* **Material shown**:
=== Begin Enclosure ===
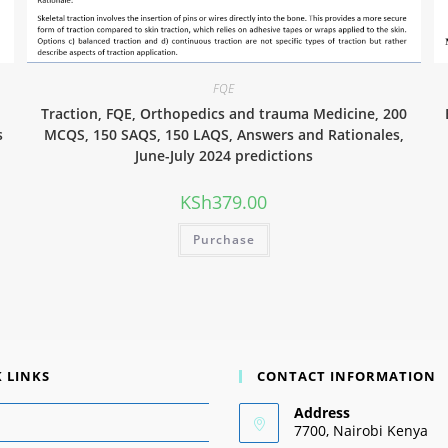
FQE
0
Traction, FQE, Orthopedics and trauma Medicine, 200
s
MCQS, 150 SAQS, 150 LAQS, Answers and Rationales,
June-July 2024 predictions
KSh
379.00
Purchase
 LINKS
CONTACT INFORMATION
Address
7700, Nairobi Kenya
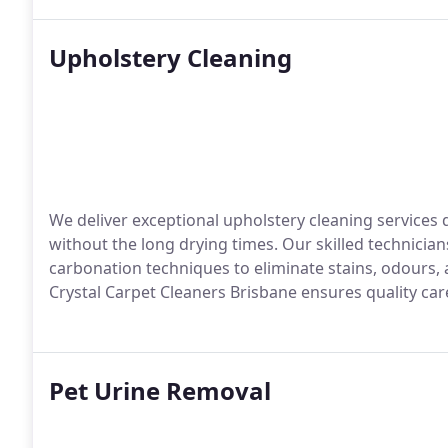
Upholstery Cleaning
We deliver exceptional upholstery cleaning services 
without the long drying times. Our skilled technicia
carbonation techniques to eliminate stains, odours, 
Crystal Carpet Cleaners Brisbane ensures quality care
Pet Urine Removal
=== End Enclosure ===
* **Instructions for the task**:
Return every line of text from the records above, unchanged and in the same order. Leave the pictures out.

* **Answer space**:
FQE
0
Traction, FQE, Orthopedics and trauma Medicine, 200
s
MCQS, 150 SAQS, 150 LAQS, Answers and Rationales,
June-July 2024 predictions
KSh
379.00
Purchase
 LINKS
CONTACT INFORMATION
Address
7700, Nairobi Kenya
Upholstery Cleaning
We deliver exceptional upholstery cleaning services 
without the long drying times. Our skilled technicia
carbonation techniques to eliminate stains, odours, 
Crystal Carpet Cleaners Brisbane ensures quality care
Pet Urine Removal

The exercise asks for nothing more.